The Treasury is set to publish a report next week outlining the possible drop in house prices, Osborne said. The report follows the International Monetary Fund's 13 May warning that Brexit could cause a "sharp drop" in house prices.
"If we leave the European Union, there will be an immediate economic shock that will hit financial markets," Osborne told the BBC. "People will not know what the future looks like. And in the long term, the country and the people in the country are going to be poorer.
"That affects the value of people's homes. And at the same time, first-time buyers are hit because mortgage rates go up, and mortgages become more difficult to get. So it's a lose-lose situation," he added.
Vote Leave claim that lower house prices would help first-time buyers and those renting to eventually buy. Leadsom said: "This is an extraordinary claim and I'm amazed that Treasury civil servants would be prepared to make it.
"The truth is that the greatest threat to the economy is the perilous state of the euro; staying in the EU means locking ourselves to a currency zone – which Mervyn King, ex-governor of the Bank of England, has rightly warned 'could explode'."
Osborne's comments echo those made by the National Association of Estate Agents. In its report, released earlier in the week as Osborne made his comments, said that Brexit could cut the price of the average UK home by £2,200 by 2018.

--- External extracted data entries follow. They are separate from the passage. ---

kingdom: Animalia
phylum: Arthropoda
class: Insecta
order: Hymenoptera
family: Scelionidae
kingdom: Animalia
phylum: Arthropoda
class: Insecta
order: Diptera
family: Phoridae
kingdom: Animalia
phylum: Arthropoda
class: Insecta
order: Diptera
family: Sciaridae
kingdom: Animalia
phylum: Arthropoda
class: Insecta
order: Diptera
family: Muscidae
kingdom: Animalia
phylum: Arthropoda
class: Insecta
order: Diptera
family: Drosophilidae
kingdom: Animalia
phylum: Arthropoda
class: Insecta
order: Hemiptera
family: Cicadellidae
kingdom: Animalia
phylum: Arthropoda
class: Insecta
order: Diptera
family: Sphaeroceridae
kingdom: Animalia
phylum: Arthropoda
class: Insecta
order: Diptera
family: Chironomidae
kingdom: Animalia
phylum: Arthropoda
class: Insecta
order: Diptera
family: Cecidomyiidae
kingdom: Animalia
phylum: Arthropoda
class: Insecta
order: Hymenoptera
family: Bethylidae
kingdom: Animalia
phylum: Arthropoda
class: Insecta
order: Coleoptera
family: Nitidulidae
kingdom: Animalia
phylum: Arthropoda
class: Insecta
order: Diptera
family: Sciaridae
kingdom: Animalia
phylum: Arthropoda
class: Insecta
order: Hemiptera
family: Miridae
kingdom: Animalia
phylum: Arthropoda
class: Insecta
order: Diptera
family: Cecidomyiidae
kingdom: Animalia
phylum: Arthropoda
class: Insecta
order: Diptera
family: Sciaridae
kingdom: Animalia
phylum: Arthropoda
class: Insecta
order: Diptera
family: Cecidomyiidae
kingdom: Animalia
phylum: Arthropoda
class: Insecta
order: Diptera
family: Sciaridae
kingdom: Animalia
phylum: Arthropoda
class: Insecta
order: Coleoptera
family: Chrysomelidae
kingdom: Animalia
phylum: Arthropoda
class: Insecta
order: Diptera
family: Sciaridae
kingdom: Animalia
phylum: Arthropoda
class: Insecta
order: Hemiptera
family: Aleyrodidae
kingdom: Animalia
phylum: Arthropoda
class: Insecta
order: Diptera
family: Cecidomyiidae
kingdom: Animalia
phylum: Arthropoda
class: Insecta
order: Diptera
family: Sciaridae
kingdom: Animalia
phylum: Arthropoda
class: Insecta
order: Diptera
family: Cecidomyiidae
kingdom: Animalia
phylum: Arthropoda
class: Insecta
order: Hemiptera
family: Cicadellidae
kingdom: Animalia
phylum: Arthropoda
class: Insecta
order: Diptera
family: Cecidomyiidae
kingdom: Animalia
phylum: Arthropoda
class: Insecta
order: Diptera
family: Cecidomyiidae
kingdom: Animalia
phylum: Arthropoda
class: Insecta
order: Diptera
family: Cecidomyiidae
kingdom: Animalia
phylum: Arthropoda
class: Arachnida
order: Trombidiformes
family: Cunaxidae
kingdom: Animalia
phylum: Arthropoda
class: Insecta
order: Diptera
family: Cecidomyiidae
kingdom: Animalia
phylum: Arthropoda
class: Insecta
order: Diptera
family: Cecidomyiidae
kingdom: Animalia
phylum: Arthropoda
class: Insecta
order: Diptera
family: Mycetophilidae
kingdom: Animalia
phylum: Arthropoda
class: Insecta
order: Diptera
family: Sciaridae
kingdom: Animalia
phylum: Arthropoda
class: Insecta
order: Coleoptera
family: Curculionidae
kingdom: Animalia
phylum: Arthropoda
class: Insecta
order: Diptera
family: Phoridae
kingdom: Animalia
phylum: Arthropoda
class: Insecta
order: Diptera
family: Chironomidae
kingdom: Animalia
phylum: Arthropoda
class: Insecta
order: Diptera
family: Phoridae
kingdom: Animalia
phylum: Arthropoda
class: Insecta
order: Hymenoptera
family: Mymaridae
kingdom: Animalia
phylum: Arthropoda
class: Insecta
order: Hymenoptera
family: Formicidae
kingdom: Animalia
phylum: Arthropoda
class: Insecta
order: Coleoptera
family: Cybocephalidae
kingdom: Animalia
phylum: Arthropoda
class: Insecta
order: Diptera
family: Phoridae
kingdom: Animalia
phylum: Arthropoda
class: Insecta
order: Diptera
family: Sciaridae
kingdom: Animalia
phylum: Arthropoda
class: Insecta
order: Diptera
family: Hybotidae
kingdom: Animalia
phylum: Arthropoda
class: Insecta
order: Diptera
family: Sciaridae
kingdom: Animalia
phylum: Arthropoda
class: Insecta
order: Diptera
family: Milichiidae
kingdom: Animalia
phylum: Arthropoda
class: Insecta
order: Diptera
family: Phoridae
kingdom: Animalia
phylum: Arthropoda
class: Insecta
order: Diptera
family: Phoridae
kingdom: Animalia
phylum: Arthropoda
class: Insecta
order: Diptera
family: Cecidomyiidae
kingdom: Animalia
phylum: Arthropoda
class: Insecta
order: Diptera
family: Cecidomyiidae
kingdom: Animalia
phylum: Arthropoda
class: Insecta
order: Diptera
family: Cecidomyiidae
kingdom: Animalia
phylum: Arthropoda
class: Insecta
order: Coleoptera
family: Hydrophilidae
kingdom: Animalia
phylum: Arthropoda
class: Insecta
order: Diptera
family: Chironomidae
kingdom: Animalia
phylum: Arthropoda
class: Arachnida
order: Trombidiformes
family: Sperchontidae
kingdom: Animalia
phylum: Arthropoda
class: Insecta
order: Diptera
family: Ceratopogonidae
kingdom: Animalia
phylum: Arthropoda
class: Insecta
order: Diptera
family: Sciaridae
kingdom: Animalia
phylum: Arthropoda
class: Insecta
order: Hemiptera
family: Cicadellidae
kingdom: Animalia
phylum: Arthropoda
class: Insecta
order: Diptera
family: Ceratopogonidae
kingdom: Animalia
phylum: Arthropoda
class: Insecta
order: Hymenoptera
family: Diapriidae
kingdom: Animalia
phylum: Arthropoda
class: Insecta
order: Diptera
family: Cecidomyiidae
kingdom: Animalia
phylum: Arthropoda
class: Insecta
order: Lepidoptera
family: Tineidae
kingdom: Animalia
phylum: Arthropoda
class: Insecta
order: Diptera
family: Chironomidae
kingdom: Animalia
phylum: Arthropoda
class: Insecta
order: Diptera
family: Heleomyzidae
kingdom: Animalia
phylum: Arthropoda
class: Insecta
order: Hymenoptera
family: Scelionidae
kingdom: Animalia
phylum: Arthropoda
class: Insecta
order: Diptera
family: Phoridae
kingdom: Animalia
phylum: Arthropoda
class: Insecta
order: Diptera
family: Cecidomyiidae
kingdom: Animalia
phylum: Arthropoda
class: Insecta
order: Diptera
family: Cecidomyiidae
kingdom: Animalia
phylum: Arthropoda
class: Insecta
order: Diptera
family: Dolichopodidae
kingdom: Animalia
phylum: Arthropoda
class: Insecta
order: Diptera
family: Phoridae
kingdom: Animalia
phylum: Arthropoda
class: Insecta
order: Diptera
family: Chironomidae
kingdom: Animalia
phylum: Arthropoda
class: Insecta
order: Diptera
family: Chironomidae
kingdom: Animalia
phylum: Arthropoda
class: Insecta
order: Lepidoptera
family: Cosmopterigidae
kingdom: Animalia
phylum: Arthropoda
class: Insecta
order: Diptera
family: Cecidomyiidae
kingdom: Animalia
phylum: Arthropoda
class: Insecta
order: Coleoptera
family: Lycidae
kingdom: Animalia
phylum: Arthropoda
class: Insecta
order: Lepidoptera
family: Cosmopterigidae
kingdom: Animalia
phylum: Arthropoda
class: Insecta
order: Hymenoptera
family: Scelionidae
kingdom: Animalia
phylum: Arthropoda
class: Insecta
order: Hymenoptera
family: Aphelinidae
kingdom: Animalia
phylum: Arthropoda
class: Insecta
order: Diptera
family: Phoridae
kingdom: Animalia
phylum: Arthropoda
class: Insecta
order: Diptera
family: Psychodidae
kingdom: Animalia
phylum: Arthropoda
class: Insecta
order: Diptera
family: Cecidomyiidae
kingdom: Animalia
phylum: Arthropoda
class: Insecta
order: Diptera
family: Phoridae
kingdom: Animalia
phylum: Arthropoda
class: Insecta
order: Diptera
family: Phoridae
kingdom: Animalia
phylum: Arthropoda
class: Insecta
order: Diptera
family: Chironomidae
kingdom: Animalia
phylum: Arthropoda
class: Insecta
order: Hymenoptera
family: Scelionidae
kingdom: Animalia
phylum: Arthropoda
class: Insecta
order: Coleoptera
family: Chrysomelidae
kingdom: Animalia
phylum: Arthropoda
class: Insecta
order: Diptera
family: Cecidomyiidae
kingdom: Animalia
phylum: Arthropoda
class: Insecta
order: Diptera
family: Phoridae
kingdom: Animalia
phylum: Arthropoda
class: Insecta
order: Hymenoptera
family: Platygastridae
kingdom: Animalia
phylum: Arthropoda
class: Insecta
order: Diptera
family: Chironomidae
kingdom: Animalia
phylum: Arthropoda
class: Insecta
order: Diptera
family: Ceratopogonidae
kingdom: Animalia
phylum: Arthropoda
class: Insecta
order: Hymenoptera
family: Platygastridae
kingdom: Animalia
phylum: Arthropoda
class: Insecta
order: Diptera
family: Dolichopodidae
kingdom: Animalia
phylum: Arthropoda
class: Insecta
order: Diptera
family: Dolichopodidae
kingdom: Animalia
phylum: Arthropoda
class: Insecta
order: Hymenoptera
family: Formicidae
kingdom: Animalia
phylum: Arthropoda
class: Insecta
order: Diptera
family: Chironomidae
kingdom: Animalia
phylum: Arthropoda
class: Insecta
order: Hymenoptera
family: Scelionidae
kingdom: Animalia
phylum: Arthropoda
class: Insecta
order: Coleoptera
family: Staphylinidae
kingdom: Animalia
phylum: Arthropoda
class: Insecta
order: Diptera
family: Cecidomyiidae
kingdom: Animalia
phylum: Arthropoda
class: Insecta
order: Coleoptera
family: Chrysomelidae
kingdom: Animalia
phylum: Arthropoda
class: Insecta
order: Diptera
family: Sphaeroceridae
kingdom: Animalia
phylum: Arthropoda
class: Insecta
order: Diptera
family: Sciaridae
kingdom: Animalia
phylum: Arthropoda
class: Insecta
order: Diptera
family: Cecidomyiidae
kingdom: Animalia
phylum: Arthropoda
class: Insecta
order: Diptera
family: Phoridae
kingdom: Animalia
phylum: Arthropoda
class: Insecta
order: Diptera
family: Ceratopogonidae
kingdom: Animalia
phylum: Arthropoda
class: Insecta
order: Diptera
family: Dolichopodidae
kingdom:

In April, Standard & Poor's (S&P) warned that house prices may tumble if Britain chooses to exit the European Union. In a report, the credit agency's analysts said Brexit "could potentially reverse the significant boost to real estate asset values that the UK, and London in particular, has experienced in recent years".
Credit rating agency Moody's has said that reducing immigration to Britain would cut competition for housing and slow house and rental inflation.